((

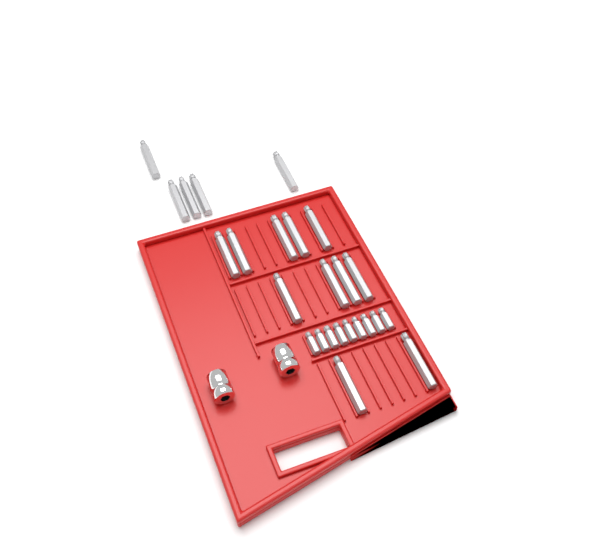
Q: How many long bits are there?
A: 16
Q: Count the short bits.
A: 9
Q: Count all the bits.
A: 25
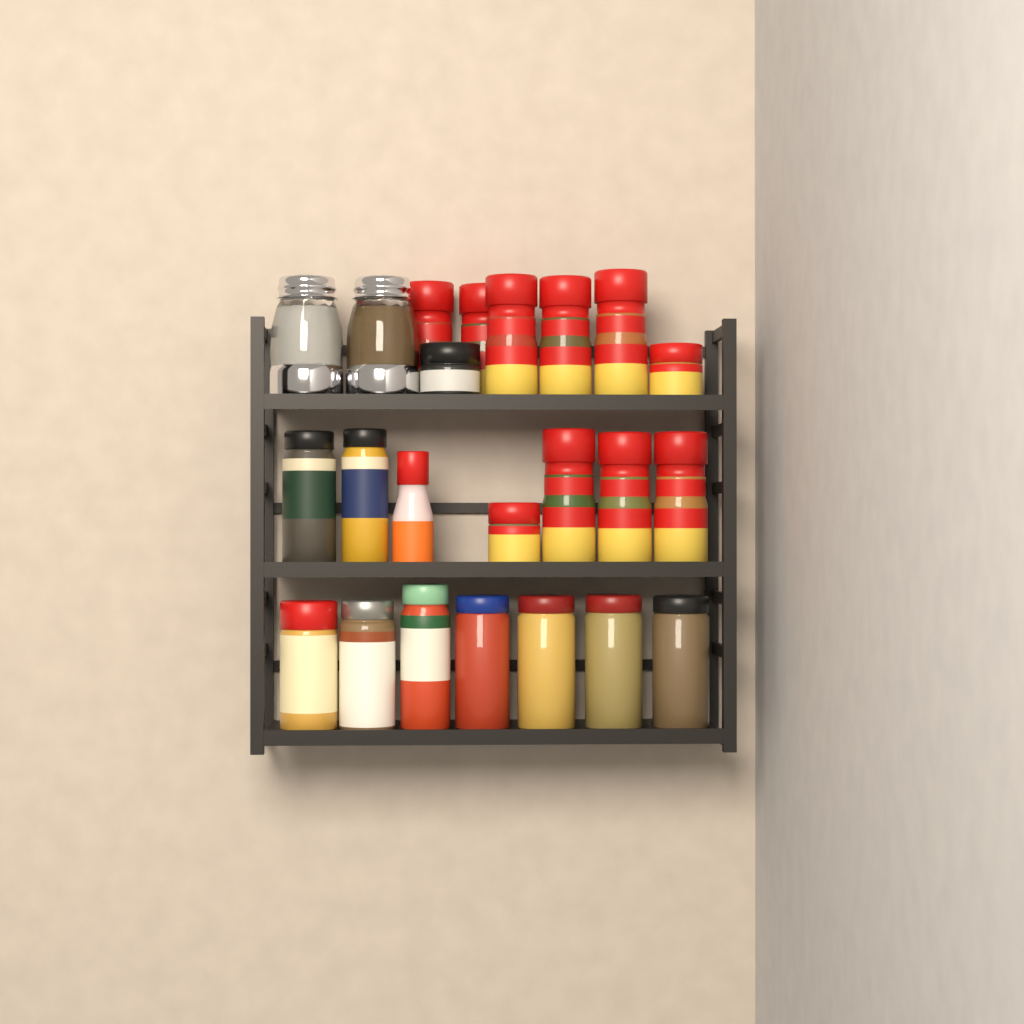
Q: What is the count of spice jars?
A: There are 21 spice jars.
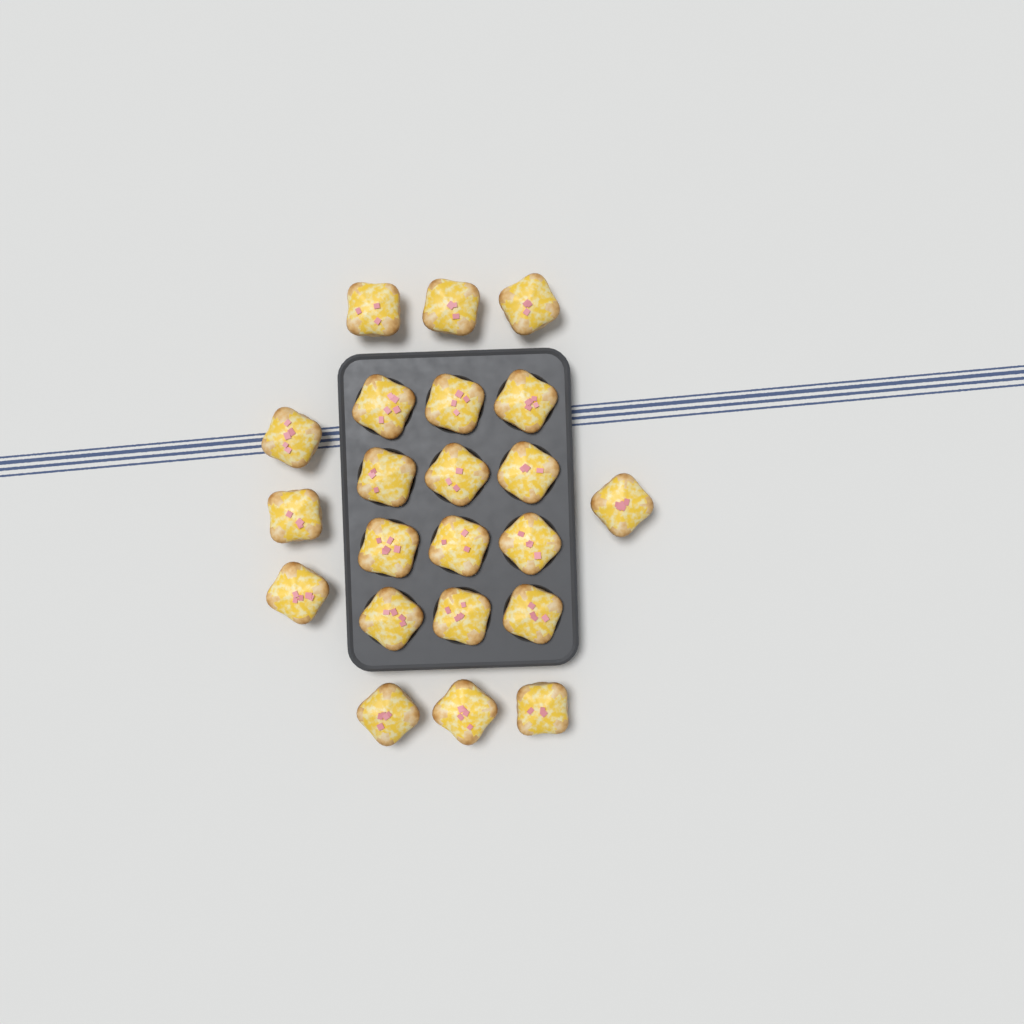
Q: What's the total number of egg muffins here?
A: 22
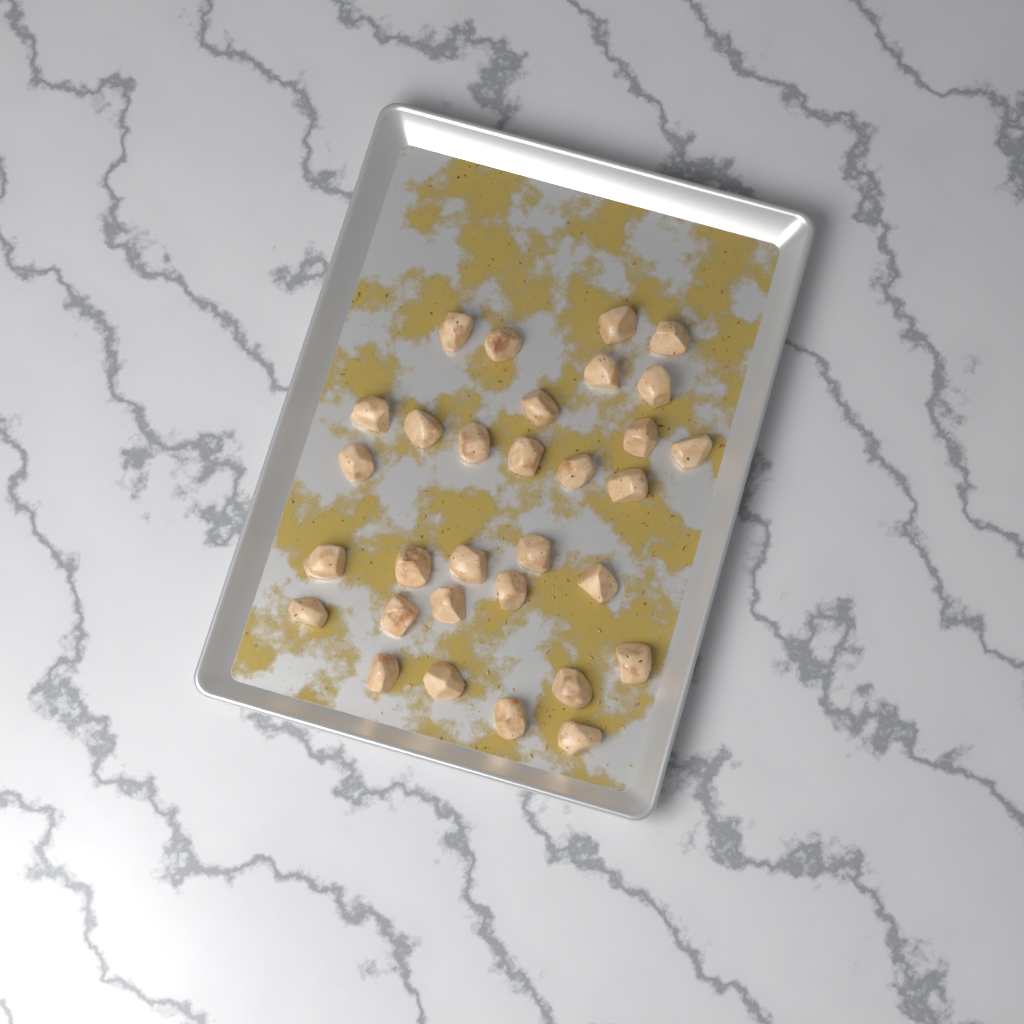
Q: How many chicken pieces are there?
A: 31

))

Aim —
Write out the entries above again, swapping "bits" for "sticks" wherever it occurs and changing nothing else. Leave the pictures out.

Response to this exercise —
Q: How many long sticks are there?
A: 16
Q: Count the short sticks.
A: 9
Q: Count all the sticks.
A: 25
Q: What is the count of spice jars?
A: There are 21 spice jars.
Q: What's the total number of egg muffins here?
A: 22
Q: How many chicken pieces are there?
A: 31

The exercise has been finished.